The group gives its mission as “to promote awareness of the value of underground assets and to create a policy framework that can enable its fair use. To inform and guide the general public, decision makers, politicians and professionals how the use of urban underground space can create better cities with socio-economic benefits for society. To encourage planners and decision makers to think deep.”

Specifically, it has five goals:

  • To promote the importance of sustainable and compatible use of urban underground space an enhance awareness of the value it can generate for cities
  • To create a three-dimensional spatial planning strategy and define processes for safeguarding spaces underground
  • To be a facilitator bringing together interested organisations and individuals with a singular campaigning voice
  • To improve plans for future underground infrastructure and help co-ordinate a multi-disciplinary approach
  • Develop guidance and best practice

The groups one year plan primarily involves three workshops, each of which will result in a white paper from the group. The first will be a 3D modelling occasion, then policy/legislation and finally an ‘opportunities’ workshop (blue sky thinking). These three events will inform the group’s direction going forwards.

Petr Salak, speaking on behalf of Think Deep UK said: “We want to create a common vision for urban underground space to transform our cities for the benefit of society. To do this we need a master plan for underground space – this needs to be developed by experts across multiple disciplines, reforming policy to ensure a proactive, not reactive approach.”

Former ITA president Martin Knights said: “It is absolutely essential to get all of these different sorts of people involved. I would like to see more city planners and people from that side.”

London Underground’s engineering profession head for deep tunnels Keith Bowers said: “This challenges the way we think, how to develop cities as a whole and not just metro or sewer networks individually.
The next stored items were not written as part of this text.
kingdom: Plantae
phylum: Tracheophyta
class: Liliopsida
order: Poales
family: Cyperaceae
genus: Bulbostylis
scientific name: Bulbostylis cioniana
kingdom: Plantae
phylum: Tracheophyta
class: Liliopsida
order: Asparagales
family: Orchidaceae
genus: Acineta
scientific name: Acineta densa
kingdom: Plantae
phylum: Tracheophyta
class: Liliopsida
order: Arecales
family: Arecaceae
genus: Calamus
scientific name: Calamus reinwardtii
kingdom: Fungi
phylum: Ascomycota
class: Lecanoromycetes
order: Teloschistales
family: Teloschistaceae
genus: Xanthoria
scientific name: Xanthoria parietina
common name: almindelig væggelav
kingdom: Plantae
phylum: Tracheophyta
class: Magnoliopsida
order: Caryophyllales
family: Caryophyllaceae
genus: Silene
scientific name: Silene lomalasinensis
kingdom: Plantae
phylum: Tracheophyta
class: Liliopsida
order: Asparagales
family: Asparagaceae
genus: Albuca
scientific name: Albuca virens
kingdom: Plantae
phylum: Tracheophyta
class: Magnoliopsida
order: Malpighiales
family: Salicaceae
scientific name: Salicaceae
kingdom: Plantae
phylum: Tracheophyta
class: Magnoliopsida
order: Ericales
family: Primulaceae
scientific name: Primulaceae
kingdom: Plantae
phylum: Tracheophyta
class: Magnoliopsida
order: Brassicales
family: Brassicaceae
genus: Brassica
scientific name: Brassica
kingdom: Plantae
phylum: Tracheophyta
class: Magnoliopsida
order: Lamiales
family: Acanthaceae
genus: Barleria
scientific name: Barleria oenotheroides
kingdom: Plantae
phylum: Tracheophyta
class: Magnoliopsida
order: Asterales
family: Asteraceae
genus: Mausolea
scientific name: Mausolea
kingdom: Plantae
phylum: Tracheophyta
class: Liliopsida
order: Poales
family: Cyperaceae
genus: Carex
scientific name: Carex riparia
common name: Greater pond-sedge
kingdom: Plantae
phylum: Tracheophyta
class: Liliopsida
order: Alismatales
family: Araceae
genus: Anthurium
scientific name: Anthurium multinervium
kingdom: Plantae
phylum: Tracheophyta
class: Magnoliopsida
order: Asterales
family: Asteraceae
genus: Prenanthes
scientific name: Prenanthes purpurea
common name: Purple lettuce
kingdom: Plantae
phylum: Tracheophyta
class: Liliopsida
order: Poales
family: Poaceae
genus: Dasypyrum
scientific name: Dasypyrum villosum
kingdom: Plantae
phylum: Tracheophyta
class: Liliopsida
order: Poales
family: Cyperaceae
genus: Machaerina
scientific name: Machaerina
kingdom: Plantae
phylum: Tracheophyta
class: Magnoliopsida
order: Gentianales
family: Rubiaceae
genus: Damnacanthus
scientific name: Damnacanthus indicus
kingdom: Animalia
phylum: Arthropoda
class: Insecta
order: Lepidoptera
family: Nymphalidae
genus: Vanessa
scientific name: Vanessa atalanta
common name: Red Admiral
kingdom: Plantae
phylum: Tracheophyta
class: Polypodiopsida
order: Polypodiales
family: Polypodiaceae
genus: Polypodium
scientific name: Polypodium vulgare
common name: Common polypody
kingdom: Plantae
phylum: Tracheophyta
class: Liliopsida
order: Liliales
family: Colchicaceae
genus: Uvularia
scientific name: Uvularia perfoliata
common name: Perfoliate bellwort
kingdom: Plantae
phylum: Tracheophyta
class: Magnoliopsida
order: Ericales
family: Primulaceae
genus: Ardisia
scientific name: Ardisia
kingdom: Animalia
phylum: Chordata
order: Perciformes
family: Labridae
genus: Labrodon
The industry should embrace it as a challenge – London should in particular. If this group has a particular value for me, it is as a lobby to shape the future of cities.”

Han Admiraal of the ITA Committee for Underground Space said: “People are not thinking enough about underground space. Politicians are fascinated by the potential and want to address it with us. We have a tendency to rely too much on political leadership on this issue, there is a lack of demonstration from our side.

“No longer will you hear me quote the successes of the past as rationale for the future, we now live in an era where human activities are influencing the Earth’s geology and ecosystems, we are changing the urban fabric beneath our cities. We need to think deep about our actions and the opportunities that lie below the surface”.

British Tunnelling Society chair Mark Leggett said: “The reason the BTS is endorsing this project is that the case for underground space has never been clearer, we need a sea change in our thinking about and use of underground space to meet the needs of society. The equation absolutely points to tunnelling.”

Alun Thomas, head of tunnelling at Ramboll said: “Hopefully we are reaching a point where we will be pushing an open door regarding underground space. The pressure in our cities means that on a political level we will have to use space coherently, not just for single end-uses. We have to get multipurpose underground space, that is the step change. I passionately believe in this stuff.”